[START RECORD SET]
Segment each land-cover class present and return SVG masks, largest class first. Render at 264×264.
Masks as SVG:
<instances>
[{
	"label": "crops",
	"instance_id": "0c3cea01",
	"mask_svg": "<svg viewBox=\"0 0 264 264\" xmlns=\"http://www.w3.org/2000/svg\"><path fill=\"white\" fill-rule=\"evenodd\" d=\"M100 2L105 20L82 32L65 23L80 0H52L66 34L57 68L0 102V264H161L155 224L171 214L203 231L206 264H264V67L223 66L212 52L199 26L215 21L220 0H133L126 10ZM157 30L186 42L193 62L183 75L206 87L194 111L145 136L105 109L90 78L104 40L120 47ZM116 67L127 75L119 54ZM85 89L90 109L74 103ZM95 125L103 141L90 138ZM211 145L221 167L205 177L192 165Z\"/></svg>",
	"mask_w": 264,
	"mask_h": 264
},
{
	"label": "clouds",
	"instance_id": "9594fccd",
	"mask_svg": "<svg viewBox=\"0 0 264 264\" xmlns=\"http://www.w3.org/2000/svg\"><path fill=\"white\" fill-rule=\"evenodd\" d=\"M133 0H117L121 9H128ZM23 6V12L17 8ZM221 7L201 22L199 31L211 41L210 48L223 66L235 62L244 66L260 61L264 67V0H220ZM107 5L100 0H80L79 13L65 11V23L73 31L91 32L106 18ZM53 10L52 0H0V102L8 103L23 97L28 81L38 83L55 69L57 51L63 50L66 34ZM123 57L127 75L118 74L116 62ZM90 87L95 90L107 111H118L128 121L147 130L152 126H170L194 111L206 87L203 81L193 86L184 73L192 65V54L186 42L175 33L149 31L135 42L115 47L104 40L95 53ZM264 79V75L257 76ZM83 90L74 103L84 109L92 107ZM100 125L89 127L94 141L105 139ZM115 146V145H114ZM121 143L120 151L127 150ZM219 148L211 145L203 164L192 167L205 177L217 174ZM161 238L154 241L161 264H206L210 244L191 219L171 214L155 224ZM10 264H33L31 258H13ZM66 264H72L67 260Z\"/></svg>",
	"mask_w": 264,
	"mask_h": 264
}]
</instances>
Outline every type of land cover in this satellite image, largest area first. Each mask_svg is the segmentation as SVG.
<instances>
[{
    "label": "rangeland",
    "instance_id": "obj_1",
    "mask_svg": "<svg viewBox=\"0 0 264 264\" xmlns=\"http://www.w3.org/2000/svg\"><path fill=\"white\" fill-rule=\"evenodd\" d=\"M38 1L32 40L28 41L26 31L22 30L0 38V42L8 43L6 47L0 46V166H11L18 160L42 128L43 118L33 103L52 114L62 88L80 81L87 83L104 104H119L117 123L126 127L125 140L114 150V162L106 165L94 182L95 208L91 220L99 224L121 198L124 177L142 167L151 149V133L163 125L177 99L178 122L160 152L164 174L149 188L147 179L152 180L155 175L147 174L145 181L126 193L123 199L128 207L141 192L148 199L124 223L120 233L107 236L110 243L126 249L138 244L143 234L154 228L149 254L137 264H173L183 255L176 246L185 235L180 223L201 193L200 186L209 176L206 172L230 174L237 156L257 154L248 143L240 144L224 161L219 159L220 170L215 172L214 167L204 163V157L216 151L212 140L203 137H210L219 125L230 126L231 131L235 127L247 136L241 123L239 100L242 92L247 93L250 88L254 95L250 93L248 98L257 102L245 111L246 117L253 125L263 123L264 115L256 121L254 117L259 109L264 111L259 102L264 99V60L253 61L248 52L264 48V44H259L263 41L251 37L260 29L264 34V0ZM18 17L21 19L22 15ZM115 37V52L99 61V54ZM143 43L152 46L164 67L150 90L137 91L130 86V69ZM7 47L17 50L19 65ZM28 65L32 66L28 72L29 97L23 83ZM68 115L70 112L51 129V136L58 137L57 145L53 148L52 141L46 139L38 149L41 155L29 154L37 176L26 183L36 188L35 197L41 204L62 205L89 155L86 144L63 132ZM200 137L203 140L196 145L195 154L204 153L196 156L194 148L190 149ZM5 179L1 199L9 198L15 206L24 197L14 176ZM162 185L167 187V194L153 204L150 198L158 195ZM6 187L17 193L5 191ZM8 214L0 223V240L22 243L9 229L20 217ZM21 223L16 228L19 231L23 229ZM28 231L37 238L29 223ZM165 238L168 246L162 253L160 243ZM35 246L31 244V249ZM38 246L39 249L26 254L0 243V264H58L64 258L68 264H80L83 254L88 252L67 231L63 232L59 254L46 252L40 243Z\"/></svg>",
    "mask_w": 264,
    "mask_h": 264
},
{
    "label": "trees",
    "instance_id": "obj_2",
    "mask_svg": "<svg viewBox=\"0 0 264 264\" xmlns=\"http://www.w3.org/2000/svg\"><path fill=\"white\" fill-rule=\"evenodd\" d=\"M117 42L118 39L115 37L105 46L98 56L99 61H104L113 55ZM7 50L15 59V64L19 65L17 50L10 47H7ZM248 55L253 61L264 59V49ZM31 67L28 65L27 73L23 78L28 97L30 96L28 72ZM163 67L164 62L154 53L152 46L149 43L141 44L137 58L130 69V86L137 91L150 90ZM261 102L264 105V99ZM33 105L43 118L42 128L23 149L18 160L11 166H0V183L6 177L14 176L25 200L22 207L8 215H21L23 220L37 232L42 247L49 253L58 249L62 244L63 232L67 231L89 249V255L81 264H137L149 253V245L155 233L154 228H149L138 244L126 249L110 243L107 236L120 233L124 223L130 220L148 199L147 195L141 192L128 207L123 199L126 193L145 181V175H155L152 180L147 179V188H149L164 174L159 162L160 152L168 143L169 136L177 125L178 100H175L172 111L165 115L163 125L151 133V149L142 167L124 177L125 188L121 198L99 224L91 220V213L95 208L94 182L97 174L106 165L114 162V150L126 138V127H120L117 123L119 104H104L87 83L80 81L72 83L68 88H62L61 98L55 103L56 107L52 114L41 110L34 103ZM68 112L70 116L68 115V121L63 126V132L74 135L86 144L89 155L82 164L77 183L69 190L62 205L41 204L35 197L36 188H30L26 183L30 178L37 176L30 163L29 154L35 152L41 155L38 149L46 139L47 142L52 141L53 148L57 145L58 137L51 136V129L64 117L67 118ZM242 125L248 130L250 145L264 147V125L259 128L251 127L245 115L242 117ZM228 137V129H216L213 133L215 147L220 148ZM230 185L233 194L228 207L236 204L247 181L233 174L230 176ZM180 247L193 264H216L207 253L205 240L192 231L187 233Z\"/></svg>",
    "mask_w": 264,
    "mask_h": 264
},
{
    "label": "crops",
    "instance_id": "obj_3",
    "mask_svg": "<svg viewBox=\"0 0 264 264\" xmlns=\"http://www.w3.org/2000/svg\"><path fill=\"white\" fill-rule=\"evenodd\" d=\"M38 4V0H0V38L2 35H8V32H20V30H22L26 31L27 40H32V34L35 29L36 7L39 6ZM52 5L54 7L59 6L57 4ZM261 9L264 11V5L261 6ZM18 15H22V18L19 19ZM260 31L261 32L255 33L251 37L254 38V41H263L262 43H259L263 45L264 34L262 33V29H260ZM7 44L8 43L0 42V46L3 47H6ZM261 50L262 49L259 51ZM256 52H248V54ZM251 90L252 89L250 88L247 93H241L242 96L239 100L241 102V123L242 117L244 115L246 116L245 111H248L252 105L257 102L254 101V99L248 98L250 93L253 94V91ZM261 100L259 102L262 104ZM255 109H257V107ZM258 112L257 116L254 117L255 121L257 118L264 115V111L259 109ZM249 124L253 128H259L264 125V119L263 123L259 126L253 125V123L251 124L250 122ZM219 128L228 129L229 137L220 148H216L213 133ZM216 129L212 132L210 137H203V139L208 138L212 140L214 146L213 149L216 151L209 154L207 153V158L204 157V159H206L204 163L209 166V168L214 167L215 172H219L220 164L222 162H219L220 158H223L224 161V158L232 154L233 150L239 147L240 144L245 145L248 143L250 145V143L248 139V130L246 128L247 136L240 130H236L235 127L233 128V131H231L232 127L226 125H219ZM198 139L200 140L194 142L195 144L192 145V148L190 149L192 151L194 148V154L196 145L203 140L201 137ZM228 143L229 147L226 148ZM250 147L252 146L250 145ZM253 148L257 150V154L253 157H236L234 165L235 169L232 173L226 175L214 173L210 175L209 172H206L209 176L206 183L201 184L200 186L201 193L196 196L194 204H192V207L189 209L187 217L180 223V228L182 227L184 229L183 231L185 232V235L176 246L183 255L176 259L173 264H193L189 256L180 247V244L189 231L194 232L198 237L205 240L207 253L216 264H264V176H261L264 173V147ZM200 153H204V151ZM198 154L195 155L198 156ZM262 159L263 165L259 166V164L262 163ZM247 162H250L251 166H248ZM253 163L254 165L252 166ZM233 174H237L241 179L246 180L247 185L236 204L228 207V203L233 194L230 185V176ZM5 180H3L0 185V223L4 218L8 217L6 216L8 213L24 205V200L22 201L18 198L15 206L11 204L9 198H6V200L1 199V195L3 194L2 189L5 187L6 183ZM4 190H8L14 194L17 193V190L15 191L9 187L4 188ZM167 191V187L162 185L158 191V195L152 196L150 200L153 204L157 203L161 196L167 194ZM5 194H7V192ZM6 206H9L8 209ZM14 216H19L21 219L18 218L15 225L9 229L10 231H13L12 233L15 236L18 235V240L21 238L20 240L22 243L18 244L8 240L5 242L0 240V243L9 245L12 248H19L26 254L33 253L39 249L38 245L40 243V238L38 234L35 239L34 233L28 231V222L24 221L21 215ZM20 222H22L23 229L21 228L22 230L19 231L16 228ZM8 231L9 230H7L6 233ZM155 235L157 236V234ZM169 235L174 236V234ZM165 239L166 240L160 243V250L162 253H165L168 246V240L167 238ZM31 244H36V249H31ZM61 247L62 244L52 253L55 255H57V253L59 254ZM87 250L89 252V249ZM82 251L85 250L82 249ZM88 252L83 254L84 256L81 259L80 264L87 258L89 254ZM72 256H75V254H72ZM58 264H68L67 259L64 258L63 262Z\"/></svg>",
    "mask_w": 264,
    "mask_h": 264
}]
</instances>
[END RECORD SET]
* **WHAT IS ASKED**
Write out the lines word for word, beginning at the first line of the rows and stopping after the line that contains "2L105 20L82 32L65". Include both of those lines.

* **THE RESULT**
Segment each land-cover class present and return SVG masks, largest class first. Render at 264×264.
Masks as SVG:
<instances>
[{
	"label": "crops",
	"instance_id": "0c3cea01",
	"mask_svg": "<svg viewBox=\"0 0 264 264\" xmlns=\"http://www.w3.org/2000/svg\"><path fill=\"white\" fill-rule=\"evenodd\" d=\"M100 2L105 20L82 32L65 23L80 0H52L66 34L57 68L0 102V264H161L155 224L171 214L203 231L206 264H264V67L223 66L212 52L199 26L215 21L220 0H133L126 10ZM157 30L186 42L193 62L183 75L206 87L194 111L145 136L105 109L90 78L104 40L120 47ZM116 67L127 75L119 54ZM85 89L90 109L74 103ZM95 125L103 141L90 138ZM211 145L221 167L205 177L192 165Z\"/></svg>",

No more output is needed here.